■ Activity:
Every line from the one that contains "526 118 2.49" to the end of the records must be restated word for word. No other line belongs in the answer.

(Collected data entries)
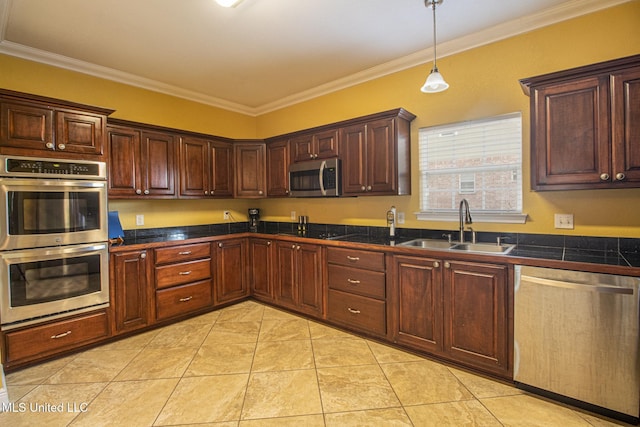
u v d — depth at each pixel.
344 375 2.24
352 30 2.58
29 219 2.35
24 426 1.75
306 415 1.83
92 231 2.66
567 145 2.00
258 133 4.64
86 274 2.63
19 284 2.32
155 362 2.44
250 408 1.90
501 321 2.08
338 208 3.69
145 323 2.98
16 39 2.63
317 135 3.42
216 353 2.57
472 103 2.73
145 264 2.99
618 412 1.72
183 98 3.88
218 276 3.56
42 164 2.40
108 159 2.81
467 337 2.23
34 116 2.38
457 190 2.86
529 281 1.95
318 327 3.07
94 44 2.74
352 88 3.54
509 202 2.62
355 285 2.83
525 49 2.48
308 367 2.35
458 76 2.80
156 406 1.92
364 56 3.03
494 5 2.27
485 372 2.19
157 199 3.50
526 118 2.49
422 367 2.33
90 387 2.12
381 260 2.65
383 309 2.66
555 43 2.37
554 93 2.03
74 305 2.57
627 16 2.13
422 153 3.04
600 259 1.89
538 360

■ Your response:
526 118 2.49
422 367 2.33
90 387 2.12
381 260 2.65
383 309 2.66
555 43 2.37
554 93 2.03
74 305 2.57
627 16 2.13
422 153 3.04
600 259 1.89
538 360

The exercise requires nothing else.